→ **BRIEF**:
Copy out every line below that contains the string "Rising". Treat uppercase and lowercase letters as different.
######
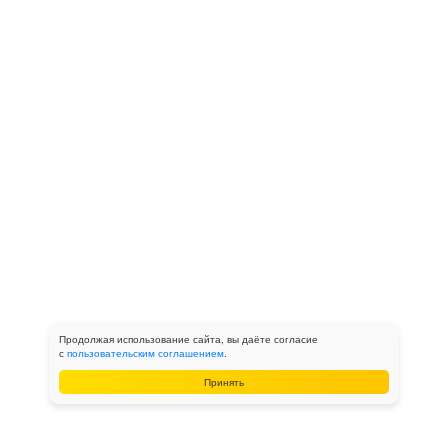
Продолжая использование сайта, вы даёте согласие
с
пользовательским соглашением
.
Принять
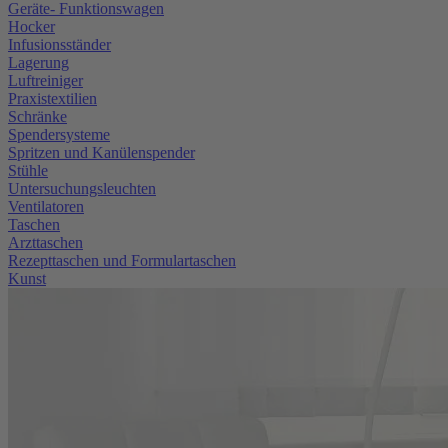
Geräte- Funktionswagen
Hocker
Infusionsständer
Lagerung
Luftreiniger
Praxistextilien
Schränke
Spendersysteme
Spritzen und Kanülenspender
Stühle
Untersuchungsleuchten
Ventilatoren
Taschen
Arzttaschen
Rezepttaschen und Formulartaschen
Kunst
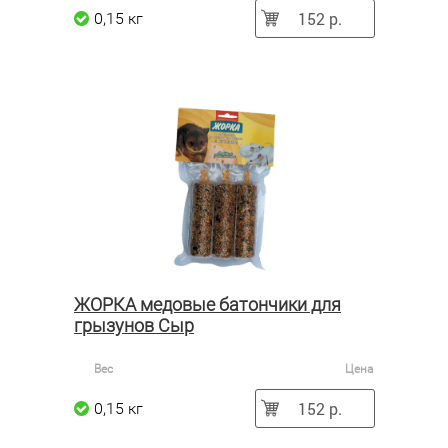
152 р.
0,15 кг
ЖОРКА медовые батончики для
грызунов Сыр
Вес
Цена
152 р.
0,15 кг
######
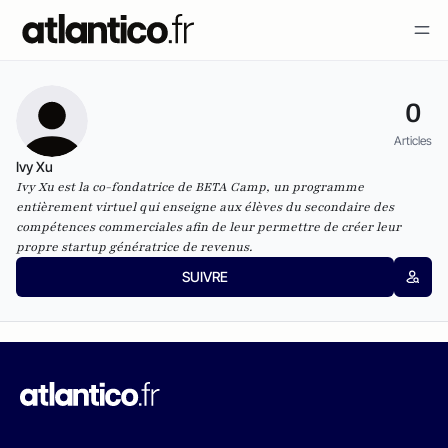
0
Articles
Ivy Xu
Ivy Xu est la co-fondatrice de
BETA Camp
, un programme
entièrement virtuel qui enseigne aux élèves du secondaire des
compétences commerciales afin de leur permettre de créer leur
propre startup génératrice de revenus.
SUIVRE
######
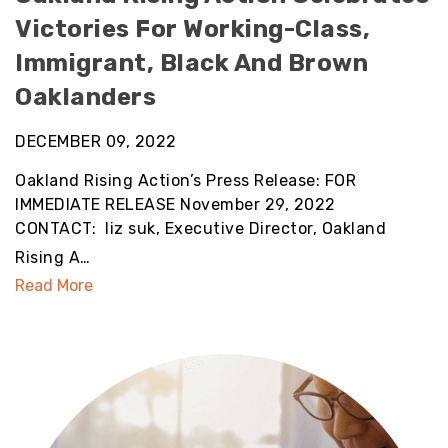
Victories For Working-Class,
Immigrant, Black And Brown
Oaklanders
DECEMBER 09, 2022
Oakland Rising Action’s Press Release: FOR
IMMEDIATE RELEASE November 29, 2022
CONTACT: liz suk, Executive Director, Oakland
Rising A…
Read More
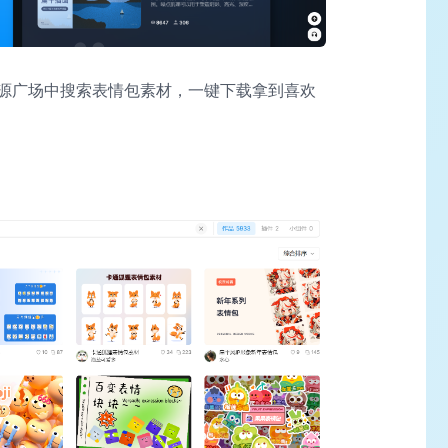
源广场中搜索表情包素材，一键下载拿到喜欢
######
→ **SOLVED PROBLEM**:
Oakland Rising Action’s Press Release: FOR
Rising A…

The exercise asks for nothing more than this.